Paul – Holsworthy
I started the business in 1991 and have grown it to the point we employ 35+ staff in our Holsworthy office on the industrial estate and a further 30+ homeworkers in Devon and further afield. We pay well over £600k in wages and turn over £1.25m, much of which goes into the local economy. We compete with the biggest companies in our industry and are constantly innovating to sustain our high rate of growth (nearly 30% vs last year).
Clients include, Apple, British Gas, English Heritage, Network Rail, Tommy Hilfiger, British Waterways and Unilever, as well as several major automobile manufacturers and over 100 local authorities.
We are now appointing associates in Wales, Scotland and Ireland and starting our first overseas franchise (Dubai) in April.
Our target market is huge with over 200 competitors. This means that by being faster and better we have the potential to double in size over the next 3-5 years.
But everything we do uses Broadband.
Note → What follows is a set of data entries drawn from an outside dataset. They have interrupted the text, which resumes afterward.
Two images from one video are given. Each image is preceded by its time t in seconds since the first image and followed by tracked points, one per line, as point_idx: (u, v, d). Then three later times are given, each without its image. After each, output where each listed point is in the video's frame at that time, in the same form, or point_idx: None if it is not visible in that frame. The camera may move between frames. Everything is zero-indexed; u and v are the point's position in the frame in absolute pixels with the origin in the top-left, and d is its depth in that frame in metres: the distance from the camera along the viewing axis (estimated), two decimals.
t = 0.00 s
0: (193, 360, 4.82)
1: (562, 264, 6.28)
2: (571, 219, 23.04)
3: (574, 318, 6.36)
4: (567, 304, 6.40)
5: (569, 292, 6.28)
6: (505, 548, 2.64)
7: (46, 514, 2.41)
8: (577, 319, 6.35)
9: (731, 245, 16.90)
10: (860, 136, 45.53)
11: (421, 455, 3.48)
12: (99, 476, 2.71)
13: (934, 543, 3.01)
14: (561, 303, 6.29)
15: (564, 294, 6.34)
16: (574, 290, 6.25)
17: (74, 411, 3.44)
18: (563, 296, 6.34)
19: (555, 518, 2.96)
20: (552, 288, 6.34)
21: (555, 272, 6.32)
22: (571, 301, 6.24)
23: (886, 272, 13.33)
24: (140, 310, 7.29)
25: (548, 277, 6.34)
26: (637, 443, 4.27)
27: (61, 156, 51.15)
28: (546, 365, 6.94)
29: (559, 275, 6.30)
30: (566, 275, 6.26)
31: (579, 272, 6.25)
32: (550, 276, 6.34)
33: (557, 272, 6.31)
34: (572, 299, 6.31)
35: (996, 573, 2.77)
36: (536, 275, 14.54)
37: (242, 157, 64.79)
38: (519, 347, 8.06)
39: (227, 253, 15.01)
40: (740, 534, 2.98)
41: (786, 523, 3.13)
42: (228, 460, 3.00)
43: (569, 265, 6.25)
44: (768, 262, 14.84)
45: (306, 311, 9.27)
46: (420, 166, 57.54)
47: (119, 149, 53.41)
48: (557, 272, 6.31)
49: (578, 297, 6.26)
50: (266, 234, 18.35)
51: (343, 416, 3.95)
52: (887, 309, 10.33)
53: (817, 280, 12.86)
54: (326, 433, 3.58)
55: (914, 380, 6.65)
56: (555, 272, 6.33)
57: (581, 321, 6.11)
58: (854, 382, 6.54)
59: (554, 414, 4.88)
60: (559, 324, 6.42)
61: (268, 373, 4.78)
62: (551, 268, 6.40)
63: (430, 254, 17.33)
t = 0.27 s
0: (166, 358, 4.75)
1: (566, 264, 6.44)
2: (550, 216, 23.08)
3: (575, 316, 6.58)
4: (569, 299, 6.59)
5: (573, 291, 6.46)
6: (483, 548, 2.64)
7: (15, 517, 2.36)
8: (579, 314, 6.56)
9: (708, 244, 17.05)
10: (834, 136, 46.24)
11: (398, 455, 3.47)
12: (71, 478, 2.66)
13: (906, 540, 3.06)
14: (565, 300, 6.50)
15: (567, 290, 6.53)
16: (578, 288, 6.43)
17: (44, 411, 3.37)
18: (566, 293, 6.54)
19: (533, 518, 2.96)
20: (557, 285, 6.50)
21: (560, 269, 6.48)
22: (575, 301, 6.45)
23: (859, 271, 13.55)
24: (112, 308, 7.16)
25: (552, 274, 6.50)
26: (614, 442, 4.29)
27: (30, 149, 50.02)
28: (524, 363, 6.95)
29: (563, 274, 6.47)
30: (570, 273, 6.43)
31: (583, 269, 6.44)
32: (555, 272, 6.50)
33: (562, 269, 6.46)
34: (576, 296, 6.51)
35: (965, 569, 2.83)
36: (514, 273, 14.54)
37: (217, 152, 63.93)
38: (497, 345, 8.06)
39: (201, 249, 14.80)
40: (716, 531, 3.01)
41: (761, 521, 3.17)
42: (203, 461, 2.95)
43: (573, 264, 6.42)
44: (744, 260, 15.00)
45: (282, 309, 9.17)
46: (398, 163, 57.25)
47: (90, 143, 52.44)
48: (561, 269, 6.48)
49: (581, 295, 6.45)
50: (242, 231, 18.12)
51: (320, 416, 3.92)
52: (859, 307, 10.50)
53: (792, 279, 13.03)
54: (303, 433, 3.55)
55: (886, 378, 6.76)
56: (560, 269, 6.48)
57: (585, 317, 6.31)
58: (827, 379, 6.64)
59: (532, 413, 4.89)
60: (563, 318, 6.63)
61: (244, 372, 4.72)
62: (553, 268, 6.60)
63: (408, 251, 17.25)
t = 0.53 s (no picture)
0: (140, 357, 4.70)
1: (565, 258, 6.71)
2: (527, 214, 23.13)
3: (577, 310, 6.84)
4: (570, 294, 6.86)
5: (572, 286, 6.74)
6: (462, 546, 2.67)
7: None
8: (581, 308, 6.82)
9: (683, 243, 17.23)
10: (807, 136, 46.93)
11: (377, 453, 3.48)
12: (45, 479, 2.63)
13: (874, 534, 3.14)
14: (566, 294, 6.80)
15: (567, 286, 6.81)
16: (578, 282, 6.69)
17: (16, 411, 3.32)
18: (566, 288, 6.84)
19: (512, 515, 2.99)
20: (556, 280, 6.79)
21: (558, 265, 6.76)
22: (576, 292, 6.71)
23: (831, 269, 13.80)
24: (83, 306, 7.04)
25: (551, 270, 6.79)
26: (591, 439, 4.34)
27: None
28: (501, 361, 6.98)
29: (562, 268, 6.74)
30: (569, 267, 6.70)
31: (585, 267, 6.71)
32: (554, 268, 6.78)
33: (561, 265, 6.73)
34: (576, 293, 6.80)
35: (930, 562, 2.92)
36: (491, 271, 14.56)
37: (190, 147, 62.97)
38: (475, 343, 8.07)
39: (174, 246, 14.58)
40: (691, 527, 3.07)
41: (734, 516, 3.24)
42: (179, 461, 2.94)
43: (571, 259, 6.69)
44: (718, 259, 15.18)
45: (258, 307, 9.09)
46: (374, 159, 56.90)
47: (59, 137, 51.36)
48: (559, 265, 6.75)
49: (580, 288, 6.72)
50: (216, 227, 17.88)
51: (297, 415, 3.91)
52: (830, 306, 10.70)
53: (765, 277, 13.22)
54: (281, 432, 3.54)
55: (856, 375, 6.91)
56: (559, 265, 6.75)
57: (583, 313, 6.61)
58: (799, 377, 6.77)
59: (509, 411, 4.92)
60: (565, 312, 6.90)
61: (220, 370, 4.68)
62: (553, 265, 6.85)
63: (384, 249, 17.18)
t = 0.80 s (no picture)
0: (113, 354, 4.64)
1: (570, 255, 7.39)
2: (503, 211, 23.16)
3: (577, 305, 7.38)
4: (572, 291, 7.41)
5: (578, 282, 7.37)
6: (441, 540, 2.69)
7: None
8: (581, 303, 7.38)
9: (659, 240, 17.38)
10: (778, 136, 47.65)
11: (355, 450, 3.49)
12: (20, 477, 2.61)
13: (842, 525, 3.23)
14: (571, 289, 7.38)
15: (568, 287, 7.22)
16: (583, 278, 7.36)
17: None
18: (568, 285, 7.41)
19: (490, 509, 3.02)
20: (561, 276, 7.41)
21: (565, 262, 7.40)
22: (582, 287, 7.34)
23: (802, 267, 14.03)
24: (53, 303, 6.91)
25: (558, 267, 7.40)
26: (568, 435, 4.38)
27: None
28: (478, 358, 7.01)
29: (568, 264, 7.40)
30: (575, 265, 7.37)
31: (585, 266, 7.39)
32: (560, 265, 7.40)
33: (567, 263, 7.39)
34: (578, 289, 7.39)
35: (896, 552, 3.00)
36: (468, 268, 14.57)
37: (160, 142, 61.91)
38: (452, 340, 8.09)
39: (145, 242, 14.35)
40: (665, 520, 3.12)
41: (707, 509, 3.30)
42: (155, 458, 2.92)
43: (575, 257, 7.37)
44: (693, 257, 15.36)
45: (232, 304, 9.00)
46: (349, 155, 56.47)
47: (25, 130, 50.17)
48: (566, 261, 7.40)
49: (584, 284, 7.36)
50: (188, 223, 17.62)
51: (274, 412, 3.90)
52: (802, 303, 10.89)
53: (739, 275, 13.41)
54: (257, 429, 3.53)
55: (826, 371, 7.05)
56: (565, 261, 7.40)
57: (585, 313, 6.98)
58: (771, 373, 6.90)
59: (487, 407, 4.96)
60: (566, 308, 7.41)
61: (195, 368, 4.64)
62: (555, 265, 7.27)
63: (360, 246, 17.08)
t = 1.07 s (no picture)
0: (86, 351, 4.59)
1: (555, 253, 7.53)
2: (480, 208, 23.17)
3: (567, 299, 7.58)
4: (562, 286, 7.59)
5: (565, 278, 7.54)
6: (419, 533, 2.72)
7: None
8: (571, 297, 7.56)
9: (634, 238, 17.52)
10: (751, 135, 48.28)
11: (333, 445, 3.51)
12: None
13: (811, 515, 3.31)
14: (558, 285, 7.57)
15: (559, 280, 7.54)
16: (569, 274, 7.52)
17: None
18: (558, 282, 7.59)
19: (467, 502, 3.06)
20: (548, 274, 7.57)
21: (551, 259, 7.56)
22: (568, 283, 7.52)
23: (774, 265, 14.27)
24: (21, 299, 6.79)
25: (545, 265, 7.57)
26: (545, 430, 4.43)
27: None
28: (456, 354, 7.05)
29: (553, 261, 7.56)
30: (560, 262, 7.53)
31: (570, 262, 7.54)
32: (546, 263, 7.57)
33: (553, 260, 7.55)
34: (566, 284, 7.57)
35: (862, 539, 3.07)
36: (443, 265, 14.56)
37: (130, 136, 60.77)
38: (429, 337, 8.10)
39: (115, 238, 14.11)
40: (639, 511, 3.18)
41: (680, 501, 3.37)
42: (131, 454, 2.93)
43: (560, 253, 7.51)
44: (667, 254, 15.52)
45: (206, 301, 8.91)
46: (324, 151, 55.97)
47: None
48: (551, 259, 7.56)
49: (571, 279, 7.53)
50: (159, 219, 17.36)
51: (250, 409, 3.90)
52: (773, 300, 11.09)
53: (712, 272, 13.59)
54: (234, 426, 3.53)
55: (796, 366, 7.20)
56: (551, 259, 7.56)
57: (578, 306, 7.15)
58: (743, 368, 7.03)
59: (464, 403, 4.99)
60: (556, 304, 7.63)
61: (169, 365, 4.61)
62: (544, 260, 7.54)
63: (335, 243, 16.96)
Our phones are VOIP (internet calls) and we record telephone calls over the web. Our 200,000 plus mystery shoppers will by the end of this year carry out all interactions with us via the web. Our 70+ video mystery shoppers upload digital video files which we in turn edit then upload for customers to view using web streaming. Our clients increasingly have all their reports web-based including audio and video streaming.
We regularly have to add more broadband lines because we don’t have sufficient capacity – and we need nearly as much upload capacity as download. We were very disappointed to find Holsworthy missing from the list of Market Towns due to get super-fast broadband.
Our Clients can directly compare our reporting and streaming speeds with our competitors. If we fall significantly behind we will not be able to win the big-account new business we are targeting.
Fast broadband helps us employ homeworkers which not only saves travel cost and pollution but brings work to people who couldn’t otherwise afford to earn a reasonable wage. It enables us to operate emergency plans which keep us going in the event of severe snow like we had before Christmas.
But above all Broadband is the railway of the future. Railways were strategic – they enabled the industrial revolution to happen. They opened up rural areas and enabled them to trade with the big cities. They helped make Britain the leading industrial country of the world.
Broadband is the modern equivalent. And it is so much cheaper to provide Broadband than to build railways!